I don't find it's a pretty code.
>> From my point of view, the hardest aspect is the B-point.
>>
>
> I personally didn't understand what you meant by B above, actually.
>
This point is about missing ginac primitives in sage :
test if an expression is an atomic variable, if an expression is a
(defined) integer, and so.
Very few primitives are missing (and some are present in ginac, but not
in sage), but it's impossible to climb in an expression by Sage if one
of theses functions are missing.
F. (I hope I'm more expressive in this message)
About operator.add and expr.variables()...
The (real-?) last question is
a=4*x
b=4/3*x
c=4.0*x
d=4*I*x
I can get the constant by a.operands(), a.operands()[-1], but how can I
test (without error) if this term is an integer, a rational, a float or
a complex before next Sage improvement ?
I can force a coerce by expr._integer(), but I get an error if expr (an
expression) isn't a integer ?
Must I define a function with a trap error ? There is also a
_rational_() method for this retract.
I don't find the method for float and complex.
F. again...
Thanks.
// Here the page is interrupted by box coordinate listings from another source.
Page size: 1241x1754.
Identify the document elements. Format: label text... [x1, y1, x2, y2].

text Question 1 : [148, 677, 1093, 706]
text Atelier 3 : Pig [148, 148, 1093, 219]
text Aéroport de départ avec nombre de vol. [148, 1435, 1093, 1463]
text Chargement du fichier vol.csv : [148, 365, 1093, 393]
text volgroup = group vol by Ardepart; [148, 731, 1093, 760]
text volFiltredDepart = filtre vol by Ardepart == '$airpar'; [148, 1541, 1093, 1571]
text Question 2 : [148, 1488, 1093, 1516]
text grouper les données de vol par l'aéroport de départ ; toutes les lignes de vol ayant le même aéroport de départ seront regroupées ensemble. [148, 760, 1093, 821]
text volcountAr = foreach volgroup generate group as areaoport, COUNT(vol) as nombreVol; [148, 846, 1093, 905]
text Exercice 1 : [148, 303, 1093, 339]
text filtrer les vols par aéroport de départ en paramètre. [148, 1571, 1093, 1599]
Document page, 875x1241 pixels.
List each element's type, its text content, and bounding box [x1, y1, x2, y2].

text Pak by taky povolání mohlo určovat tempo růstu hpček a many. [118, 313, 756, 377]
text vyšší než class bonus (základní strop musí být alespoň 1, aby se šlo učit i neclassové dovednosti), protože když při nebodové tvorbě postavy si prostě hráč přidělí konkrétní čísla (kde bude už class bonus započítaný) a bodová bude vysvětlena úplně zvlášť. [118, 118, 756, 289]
Note that is_SymbolicVariable (and all other is_Type)
functions are deprecated. However,
sage.symbolic.all.is_SymbolicVariable is *not* deprecated:
sage: sage.symbolic.all.is_SymbolicVariable(x)
True
sage: sage.symbolic.all.is_SymbolicVariable(x+x)
False
sage: sage.symbolic.all.is_SymbolicVariable(sqrt(2))
False
Here's what is_SymbolicVariable does:
def is_SymbolicVariable(x):
...
return is_Expression(x) and is_a_symbol((<Expression>x)._gobj)
So there is a pynac function is_a_symbol that gets used.